REQUESTS:
**a.** In the post about Rizpah's sons, how long did Rizpah guard the bodies before David had them buried?
**b.** Pick up the post about Rizpah's sons after its last sentence and keep writing it.

--- begin SOURCE DOCUMENT ---

Rizpah’s Sons

Happy Palm Sunday! Have a poem about death.

Out of the whole Bible, some of my favorite books are Judges through 2 Kings—they’re the historical books that are most concerned with stories and random details. One of them is the story of Rizpah. Basically, she was a concubine of King Saul’s. After Saul died, one of his generals may or may not have slept with her—a conversation that for complex reasons led to David claiming the throne. At some unknown point during David’s reign, there was a famine, and it was determined the famine was because Saul had attempted to wipe out a protected people group known as the Gibeonites in a misguided attempt to win God’s favor. David asked the remnants of the Gibeonites how he should handle the situation, and their response was to kill seven of Saul’s male descendants. So David picked Rizpah’s two sons and five sons from one of Saul’s daughters, and they were hung (or possibly impaled), and the Gibeonites basically left their bodies hanging on display. Rizpah then went and spread out a tarp and spent the next five months protecting the bodies of her two boys and five nephews until David finally came and had the bodies buried with Saul and his son Jonathan. At that point, the famine ended.

I love this story for several reasons. It calls to God’s heart of justice and the oddness that sometimes God will call the next generation to atone for injustice—something I think we’re seeing now with racial inequality. II also think it foreshadows Christ, at least a little—seven men hanging on a tree for other peoples’ sins to satisfy the wrath of God.

It’s also a simple story of a woman’s grief. We don’t know when it took place. One of my own hypotheses is that it took place early in David’s reign, before his enemies started to rise up against him again. If so, the boys probably would have been fairly young. Rizpah’s sons might have been teenagers. The other boys, the son of a woman who was initially promised to David as his wife, may have ranged from somewhere between 20 years old to as young as 5 or 6. I could be wrong, of course, but I like the early theory because his reign was otherwise peaceful and it takes most of Saul’s other descendants out of the picture early for political intrigue. Today’s poem is out of that sort of imagining of the story.

--- end SOURCE DOCUMENT ---
--- begin DATA SHOWN ---

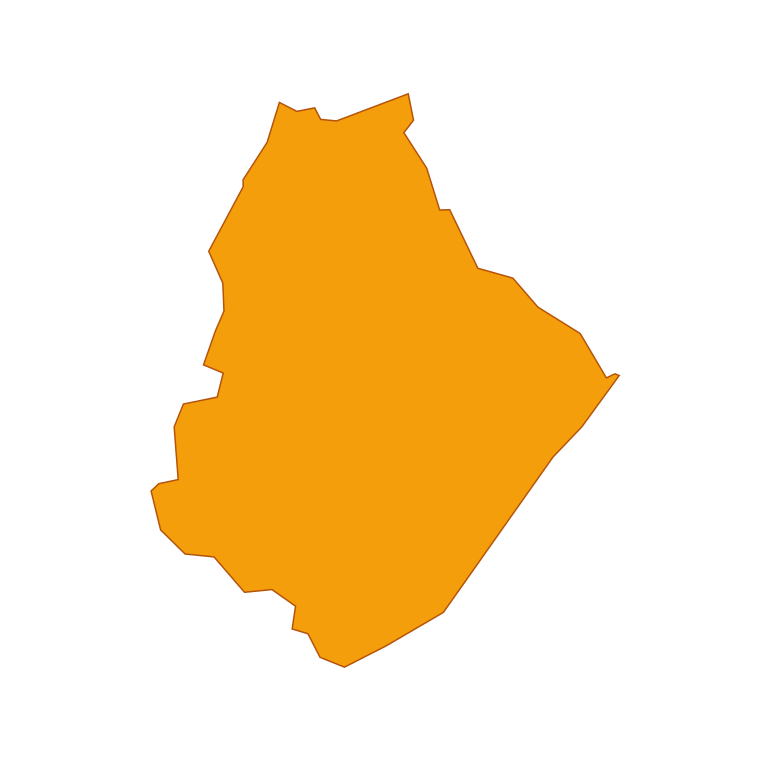 Union, South Carolina, United States of America, rotated 203°
{"feature_id": "52423323B84836072976250", "entity_name": "Union", "entity_type": "district", "adm_level": 2, "iso_a3": "USA", "parent_name": "United States of America", "parent_adm1": "South Carolina", "projection": "albers", "projection_center": [-81.587, 34.679], "detail": "fine", "context": "isolated", "style": "filled", "palette": "amber", "viewbox_px": 768, "rotation_deg": 203, "n_neighbors": 0, "source": "geoboundaries", "source_scale": "gbopen_adm2", "svg_char_len": 759}
<svg xmlns="http://www.w3.org/2000/svg" viewBox="0 0 768 768"><g transform="rotate(203 384 384)"><path d="M170.8,483.7L175.4,483.6L181.7,476.5L223.1,507.1L272.4,514.9L306.7,531.8L342.8,527.2L375.6,556.0L391.6,570.1L400.7,565.9L429.0,599.3L463.9,623.1L459.9,638.4L475.1,660.6L530.5,607.6L545.7,602.8L555.7,611.1L570.8,600.9L590.3,602.3L586.0,560.8L593.5,516.9L590.7,510.5L597.2,437.7L571.8,413.9L559.8,388.6L559.9,366.7L557.6,331.1L536.3,331.2L532.4,306.8L560.8,287.2L560.4,262.5L536.1,215.6L552.3,204.3L556.6,194.5L532.6,162.4L500.7,149.8L472.9,158.4L431.0,137.8L406.8,151.0L378.6,144.9L372.8,122.6L356.4,124.4L336.1,107.4L309.8,107.9L279.7,143.8L240.1,197.0L199.9,382.8L185.1,422.1L170.8,483.7Z" fill="#f59e0b" stroke="#b45309" stroke-width="1.5"/></g></svg>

--- end DATA SHOWN ---

RESPONSES IN ORDER:
**a.** Five months.

**b.**
Rizpah’s Sons

Originally Written November 17, 2018

They were boys, really—
The oldest, maybe 20,
The youngest, 5 or 6.
No firing squad, no guillotine,
No swift and merciful end
For the sons and grandsons of saul—
Just a length of rope and a tree,
A hangman’s noose in the presence of God.
An eye for an eye, a tooth for a tooth,
A lad for a lad
To repair a broken promise
And an unjust war.

How did they feel,
Lined up on that hill
Because of something a relative did?
Did the oldest weep and wail?
Did the youngest understand,
Or did he kick small stones along the path—
A childhood game—see how far
A single stone can roll
And knock the other pebbles from their place.
And did they bind his hands
With rough rope that chafed his skin?
And did they put a burlap sack
Over his head so he
Would not—could not—see
The faces of a people wronged,
Demanding bloody justice?

And Rizpah—lovely Rizpah—
So beautiful, she caught the gaze
Of Israel’s first king.
Two sons she bore him,
Such lovely boys, and not quite men.
So young—just babies, really—
When their father died.
Just little boys when she took comfort
In the arms of an army general
Only to see him die as well.

So is it any wonder, then
That she would stay at the graves
Of the last ones who could be taken from her,
And fend off the vultures and the crows
From the bodies of her sons?
Any widow would.
Any widow would want to see
The boys she tucked in—kissed scraped knees—
Would want a better fate for them
Than being food for carrion.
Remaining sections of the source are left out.